[meteorite-list] Life-Probing Instrument Preparing for Mission to Mars (ExoMars)

From: Ron Baalke <baalke_at_meteoritecentral.com>
Date: Tue, 29 Apr 2008 17:23:16 -0700 (PDT)
Message-ID: <200804300023.RAA29276_at_zagami.jpl.nasa.gov>

http://ucsdnews.ucsd.edu/newsrel/science/04-08MissionToMars.asp

University of California-San Diego

Media Contact:
Annie Reisewitz or Robert Monroe, 858-534-3624

April 28, 2008

Life-Probing Instrument Preparing for Mission to Mars

Scripps researcher receives $2 million in funding for Urey instrument's
flight planning and design

By Annie Reisewitz, Scripps Institution of Oceanography/UC San Diego

A new life-detecting instrument is preparing for a mission to the Red
Planet. The Urey: Mars Organic and Oxidant Detector instrument, developed by
a scientist at Scripps Institution of Oceanography at UC San Diego, received
approximately $2 million in NASA funding to further refine the design and
technology for the European Space Agency's (ESA) 2013 ExoMars Rover Mission.

Named after the late Nobel Laureate and UC San Diego scholar Harold C. Urey,
the Urey instrument will perform the first search for key classes of organic
molecules in the Martian environment using state-of-the-art analytical
methods at part-per-million sensitivities. This highly sensitive instrument
is the first with the capability to effectively discriminate between Martian
materials produced by biological and non-biological processes. In addition,
the investigation will provide definitive oxidation characteristics of those
same samples.

Jeffrey Bada of Scripps Oceanography, along with a multinational research
team including colleagues Frank Grunthaner of the NASA Jet Propulsion
Laboratory, Richard Mathies of UC Berkeley, Aaron Zent of the NASA Ames
Research Center, Richard Quinn of the SETI Institute, Pascale Ehrenfreund of
the NASA Goddard Spaceflight Center and Mark Sephton of Imperial College,
London have designed an investigation using the Urey instrument to look for
signs of past or present life on Mars. It will analyze Martian rock and soil
samples provided by the ESA-developed ExoMars Rover, for organic molecules
and amino acids, the building blocks of life. Urey will be built and tested
at the NASA Jet Propulsion Laboratory (JPL) in Pasadena, Calif.

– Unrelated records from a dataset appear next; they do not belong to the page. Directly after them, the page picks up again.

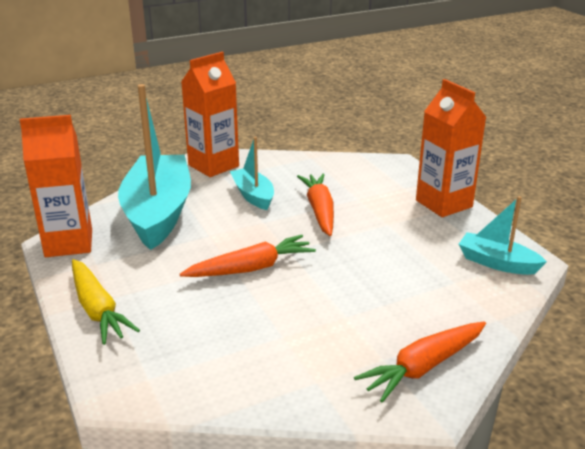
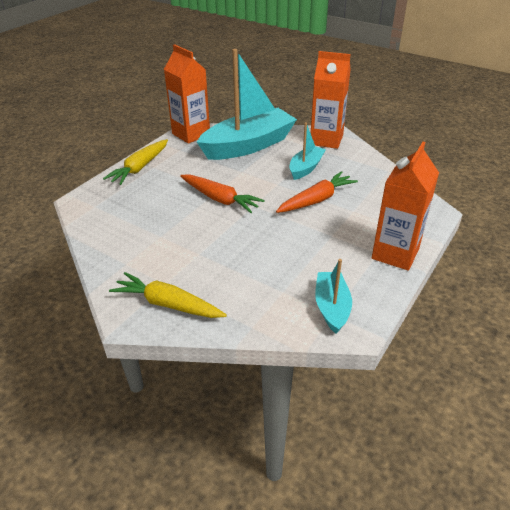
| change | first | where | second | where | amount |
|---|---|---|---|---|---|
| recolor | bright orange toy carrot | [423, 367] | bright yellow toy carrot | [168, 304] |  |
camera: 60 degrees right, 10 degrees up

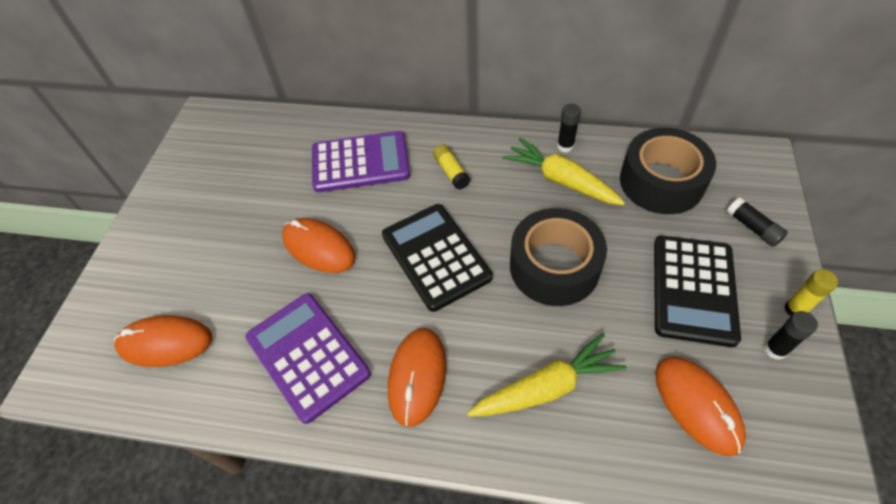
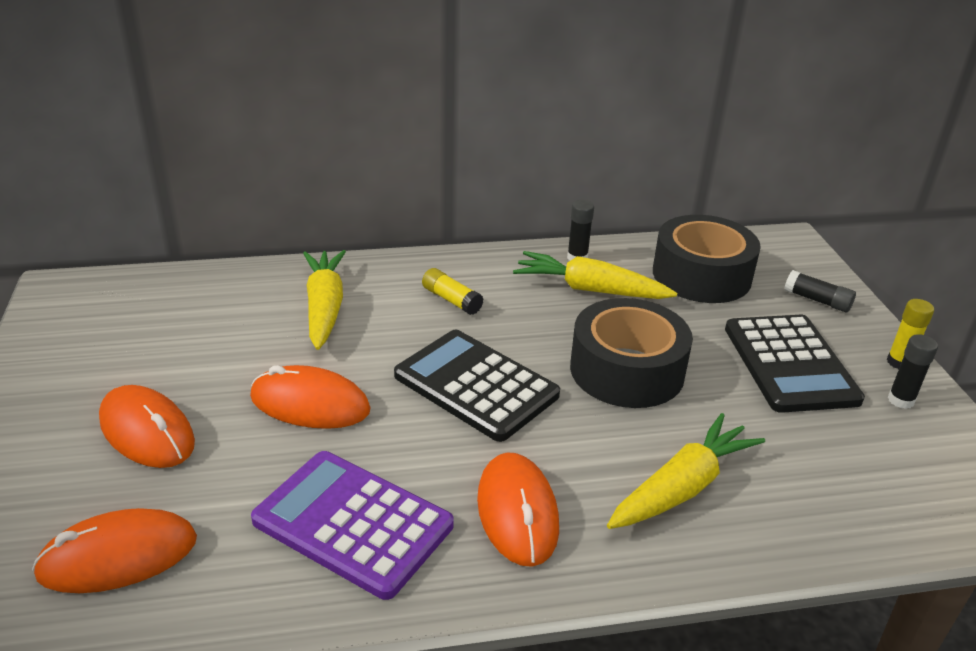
| change | first | where | second | where | amount |
|---|---|---|---|---|---|
| replace | violet adding machine | [360, 162] | bright yellow toy carrot | [324, 307] |  |
| move | bright orange PC mouse | [697, 405] |  | [147, 431] |  |
camera: 25 degrees left, 20 degrees down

"This next phase of funding assures that the Urey instrument's design will
be completed on schedule and we will be prepared to start building the
actual instrument next year," said Bada, professor of marine chemistry at
Scripps and principal investigator of the Urey investigation.

The instrument has been supported by NASA Research and Development funding
for the past several years leading up to this transition to Phase A Flight
planning and design.

The Urey instrument has been identified as an integral component of ExoMars,
a six-month mission on the Red Planet and ESA's first rover mission to Mars.
"We will be working very closely with our European partners over the next
year to finalize interfaces and to further solidify how Urey fits into the
overall ExoMars payload system," said Allen Farrington, project manager of
the Urey development team at JPL.

A compact instrument that can be held in the palm of one's hand, Urey will
search for trace levels of amine-containing organic molecules by "making
espresso" from spoon-sized amounts of Martian soil, freeze drying the liquid
to remove the water, and then slowly re-heating the residue, and
concentrating the organic molecules by condensing them on a cold trap. A
lab-on-a-chip, micro-fluidic, laser-induced fluorescence detector initially
developed by team members at UC Berkeley will probe the trap's contents.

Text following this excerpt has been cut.